Toronto is welcoming a wave of exciting developments and the latest of these pays homage to a much earlier project in eastern Canada. Construction of a 56,000 square metre mixed-use development of condominiums and penthouses has just begun and draws its inspiration from Moshe Safdie’s Habitat 67 housing complex built for Expo 67 in Montreal.
The new project, called King Toronto, has been designed for developers Westbank Corp & Allied Properties by Denmark’s Bjarke Ingels Group (BIG). It will feature stepped, terraced apartments with glass-brick façades covered in vertical gardens and will occupy a city block in King West, a previously industrial neighborhood fast developing a sohisticated new identity.
Bjarke Ingels’ vision is a pixellated one, drawing inspiration from Habitat 67’s tumbling boxes, but with BIG’s own distinctive signature, Mountain forms, geometric shapes and hybrid uses all feature in Ingel’s work and sustainabilty is a common theme. He likes to blur the boundaries between buildings and the natural world and it looks as if he’ll achieve that.
Ingels calls his design a “boxillated landscape”, describing it as “Habitat 2.0”. He says that he wanted to get away from the narrative he believes dominates much of Toronto.

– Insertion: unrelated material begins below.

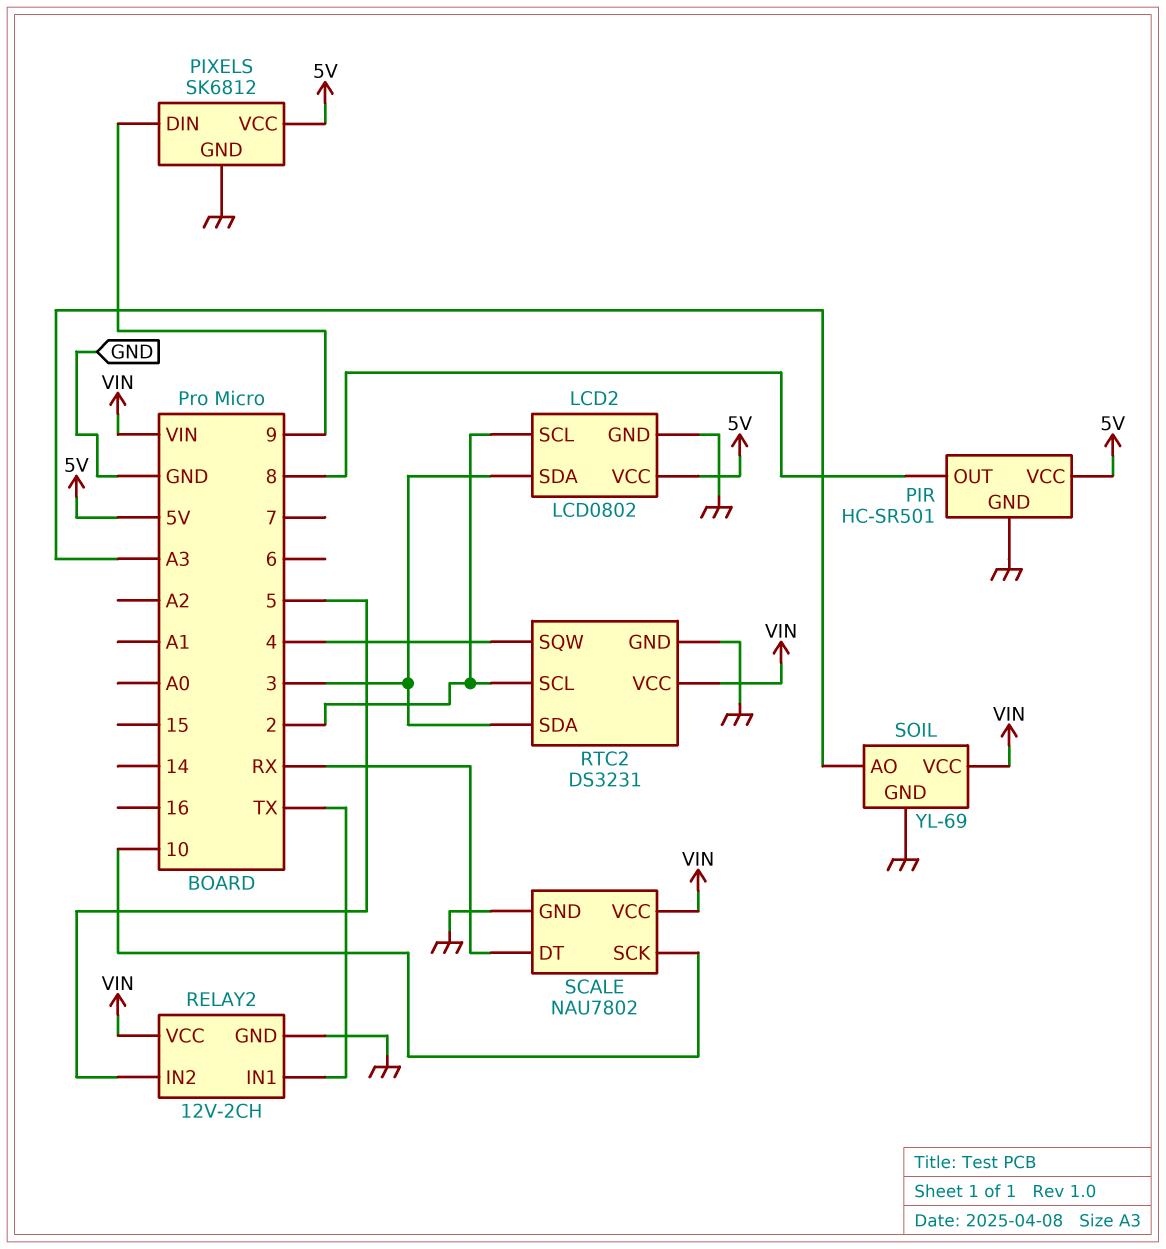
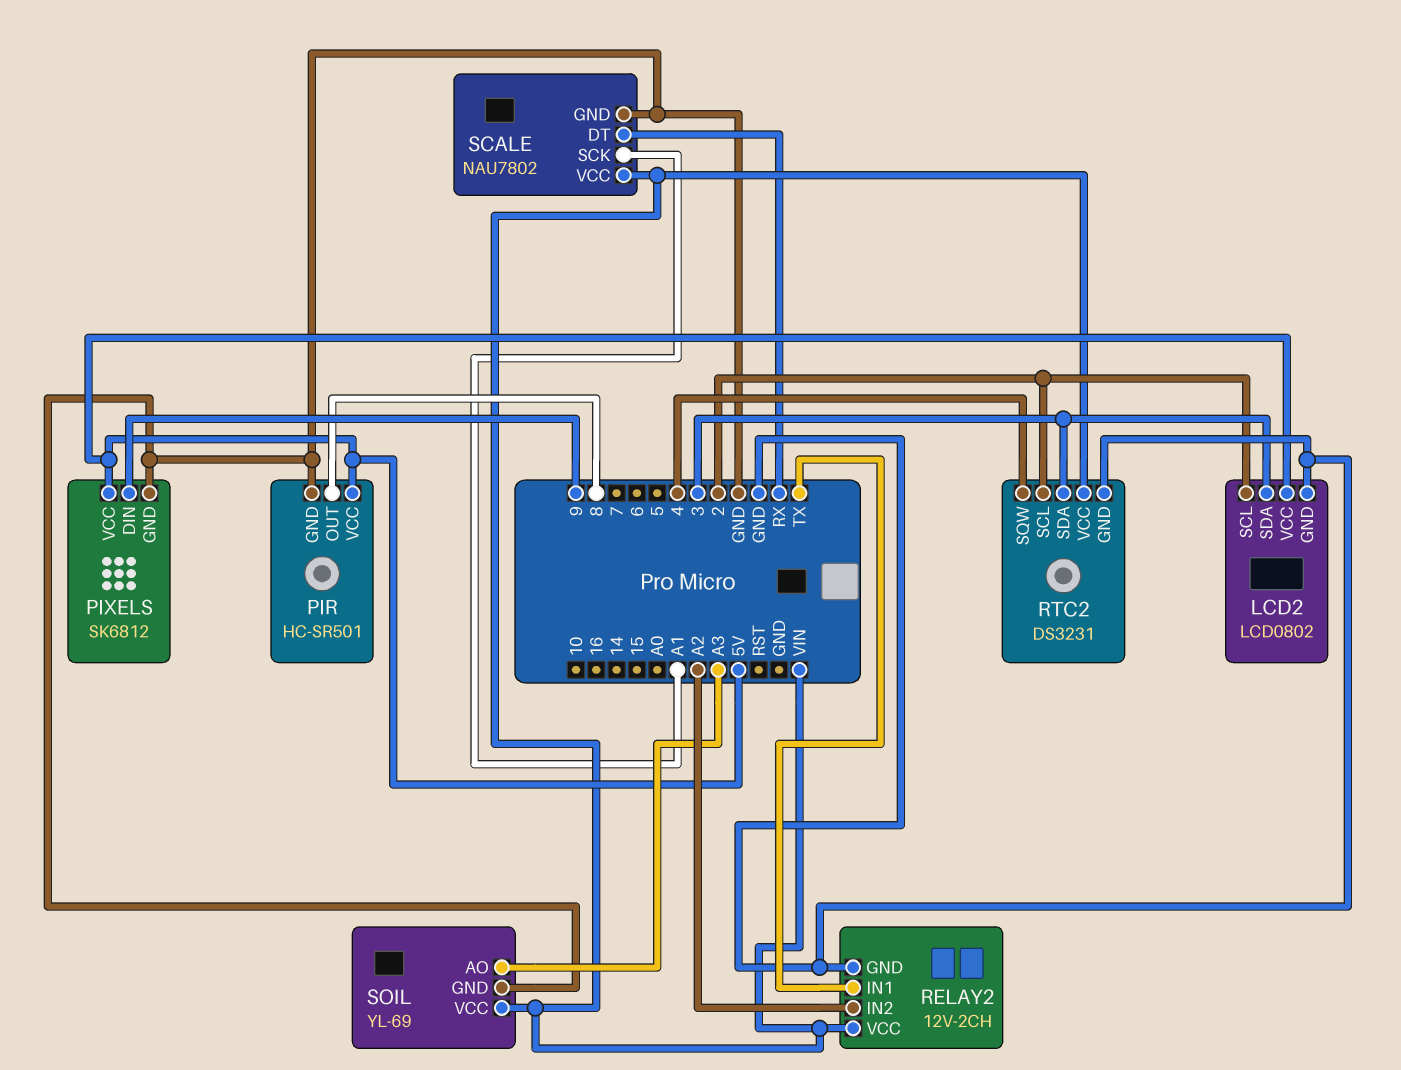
RELAY2 pin IN2: 5 -> A2
SCALE pin SCK: 10 -> A1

”We asked ourselves if we could imagine an urban integrated equivalent of Safdie’s Habitat 67 half a century later,” he says. “In this revision, the street wall is broken and rotated. The monolithic volume of the tower-on-podium is chipped away to create an undulating landscape of terraces. And at every shift, an urban garden is created.”
A series of peaks and valleys help light to enter the tumbling mass of building forms. The peaks frame a central courtyard opening to the street at the north and towards a new park to the south. Down at ground level, the courtyard runs up against the facades of the heritage buildings, which will hold office space and retail shops. The courtyard itself features a graphic terrazzo paving pattern, and a misting device called a ‘cloudmaker’, which uses rainwater and graywater to support the green planting.
Eight penthouses crown the project, facing north, south east and west and each of the cardinal directions has a different aesthetic. North’s is industrial, taking the existing red brick buildings as a reference point. The south makes extensive use of the light offered by glass construction materials and features plentiful foliage. The penthouses in the west feature a double-storey bookcase, a spiralling staircase and a sumac tree growing inside. Finally, the eastern facing dwellings are themed for warmth and calm, supported by modernist Scandinavian design.
The development took two years of negotiation with city planners to ensure it respected the area’s heritage because it grows amidst four, century-old red brick buildings on the King West street front. An informal and ‘organic’ network of laneways, alleys and secret gardens creates a public plaza within the development which should hold plenty of interest.
Its also a characteristic of BIG’s architecture that the drama of the development is grounded by practical details. Each home’s floor plan is generally either square or ‘L’ shaped. Rectangular rooms are eminently sensible and leftover corners become utility spaces or corridors. Outdoor spaces are important and designed for everyone to enjoy.
Ingels claims he hates being pigeonholed by any particular style, and has been responsible for some distinctive recent projects, including a jigsaw puzzle house that can be reassembled, a Lego experience centre, a Norwegian art gallery that twists like a fanned deck of cards as it bridges a river, and a dramatic roof for Google’s Mountain View development in California.